Note, the built-in types in (3) above can be saved/loaded this way simply because they support this interface.

behind the scenes:

  • for each item, we write to basename.meta:
  • if its a Parameters/ParameterCollection:
    its type and full name.
  • if its a builder:
    its class, its spec, the full name of its parameters collection.
  • the associated parameters/sub-collection is then saved to .data

Example of a user-defined saveable type:

# Example of a user-defined saveable type.
class OneLayerMLP(object):
  def __init__(self, model, num_input, num_hidden, num_out, act=dy.tanh):
    pc =  model.add_subcollection()
    self.W1 = pc.add_parameters((num_hidden, num_input))
    self.W2 = pc.add_parameters((num_out, num_hidden))
    self.b1 = pc.add_parameters((num_hidden))
    self.b2 = pc.add_parameters((num_out))
    self.pc = pc
    self.act = act
    self.spec = (num_input, num_hidden, num_out, act)

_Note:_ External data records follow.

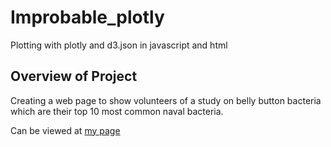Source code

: # Improbable_plotly
Plotting with plotly and d3.json in javascript and html

## Overview of Project
Creating a web page to show volunteers of a study on belly button bacteria which are their top 10 most common naval bacteria.

Can be viewed at [my page](https://MServ.github.io/Improbable_plotly/)
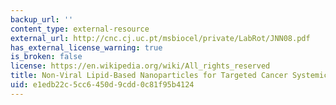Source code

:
 ```yaml
---
backup_url: ''
content_type: external-resource
external_url: http://cnc.cj.uc.pt/msbiocel/private/LabRot/JNN08.pdf
has_external_license_warning: true
is_broken: false
license: https://en.wikipedia.org/wiki/All_rights_reserved
title: Non-Viral Lipid-Based Nanoparticles for Targeted Cancer Systemic Gene Silencing
uid: e1edb22c-5cc6-450d-9cdd-0c81f95b4124
---
```

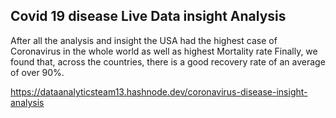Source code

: ## Covid 19 disease  Live Data insight Analysis

After all the analysis and insight the USA had the highest case of Coronavirus in the whole world as well as highest Mortality rate  Finally, we found that, across the countries, there is a good recovery rate of an average of over 90%.


https://dataanalyticsteam13.hashnode.dev/coronavirus-disease-insight-analysis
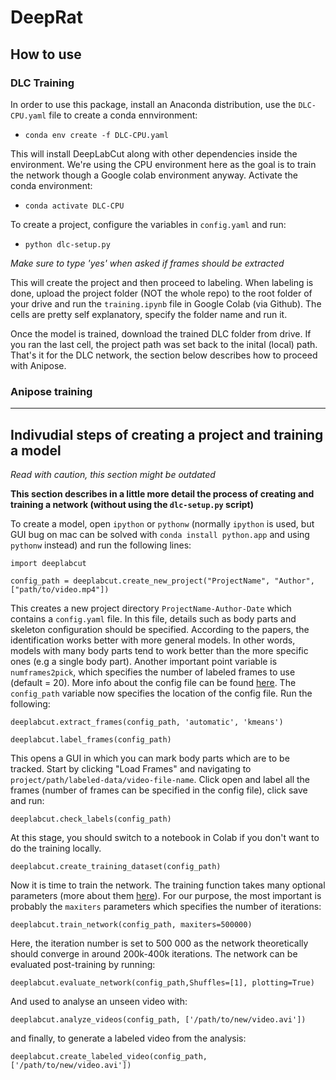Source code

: # DeepRat

## How to use

### DLC Training

In order to use this package, install an Anaconda distribution, use the `DLC-CPU.yaml` file to create a conda ennvironment:

* `conda env create -f DLC-CPU.yaml`

This will install DeepLabCut along with other dependencies inside the environment. We're using the CPU environment here as the goal is to train the network though a Google colab environment anyway. Activate the conda environment:

* `conda activate DLC-CPU`

To create a project, configure the variables in `config.yaml` and run:

* `python dlc-setup.py`

*Make sure to type 'yes' when asked if frames should be extracted*

This will create the project and then proceed to labeling. When labeling is done, upload the project folder (NOT the whole repo) to the root folder of your drive and run the `training.ipynb` file in Google Colab (via Github). The cells are pretty self explanatory, specify the folder name and run it.

Once the model is trained, download the trained DLC folder from drive. If you ran the last cell, the project path was set back to the inital (local) path. That's it for the DLC network, the section below describes how to proceed with Anipose.

### Anipose training



---

## Indivudial steps of creating a project and training a model

*Read with caution, this section might be outdated*

**This section describes in a little more detail the process of creating and training a network (without using the `dlc-setup.py` script)**

To create a model, open `ipython` or `pythonw` (normally `ipython` is used, but GUI bug on mac can be solved with `conda install python.app` and using `pythonw` instead) and run the following lines:

`import deeplabcut`

`config_path = deeplabcut.create_new_project("ProjectName", "Author", ["path/to/video.mp4"])`

This creates a new project directory `ProjectName-Author-Date`  which contains a `config.yaml` file. In this file, details such as body parts and skeleton configuration should be specified. According to the papers, the identification works better with more general models. In other words, models with many body parts tend to work better than the more specific ones (e.g a single body part). Another important point variable is `numframes2pick`, which specifies the number of labeled frames to use (default = 20). More info about the config file can be found [here](https://github.com/DeepLabCut/DeepLabCut/blob/master/docs/functionDetails.md#b-configure-the-project-). The `config_path` variable now specifies the location of the config file. Run the following:

`deeplabcut.extract_frames(config_path, 'automatic', 'kmeans')`

`deeplabcut.label_frames(config_path)`

This opens a GUI in which you can mark body parts which are to be tracked. Start by clicking "Load Frames" and navigating to `project/path/labeled-data/video-file-name`. Click open and label all the frames (number of frames can be specified in the config file), click save and run:

`deeplabcut.check_labels(config_path)`

At this stage, you should switch to a notebook in Colab if you don't want to do the training locally.

`deeplabcut.create_training_dataset(config_path)`

Now it is time to train the network. The training function takes many optional parameters (more about them [here](https://github.com/DeepLabCut/DeepLabCut/blob/master/docs/functionDetails.md#g-train-the-network)). For our purpose, the most important is probably the `maxiters` parameters which specifies the number of iterations:

`deeplabcut.train_network(config_path, maxiters=500000)`

Here, the iteration number is set to 500 000 as the network theoretically should converge in around 200k-400k iterations. The network can be evaluated post-training by running:

`deeplabcut.evaluate_network(config_path,Shuffles=[1], plotting=True)`

And used to analyse an unseen video with:

`deeplabcut.analyze_videos(config_path, ['/path/to/new/video.avi'])`

and finally, to generate a labeled video from the analysis:

`deeplabcut.create_labeled_video(config_path, ['/path/to/new/video.avi'])`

  def __call__(self, input_exp):
    W1 = dy.parameter(self.W1)
    W2 = dy.parameter(self.W2)
    b1 = dy.parameter(self.b1)
    b2 = dy.parameter(self.b2)
    g = self.act
    return dy.softmax(W2*g(W1*input_exp + b1)+b2)

  # support saving:
  def param_collection(self): return self.pc

  @staticmethod
  def from_spec(spec, model):
    num_input, num_hidden, num_out, act = spec
    return OneLayerMLP(model, num_input, num_hidden, num_out, act)

And for the usage:

import dynet as dy
m = dy.ParameterCollection()
# create an embedding table.
E = m.add_lookup_parameters((1000,10))
# create an MLP from 10 to 4 with a hidden layer of 20.
mlp = OneLayerMLP(m, 10, 20, 4, dy.rectify)

# use them together.
output = mlp(E[3])

# now save the model:
dy.save("basename",[mlp, E])

# now load:
m2 = dy.ParameterCollection()
mlp2, E2 = dy.load("basename", m2)

output2 = mlp2(E2[3])

import numpy
assert(numpy.array_equal(output2.npvalue(), output.npvalue()))

File format

Currently, DyNet only supports plain text format. The native format is quite simple so very readable. The model file is consist of basic storage blocks. A basic block starts with a first line of meta data information: #object_type# object_name dimension block_size and the remaining part of real data. During loading process, DyNet uses meta data lines to locate the objects user wants to load.

In the pythonic high-level partial saving/loading API, the .data file adheres to the format above, while the .meta file conains information on objects types and sizes (for the specifics of the .meta file format see code of _save_one and _load_one in _dynet.pyx).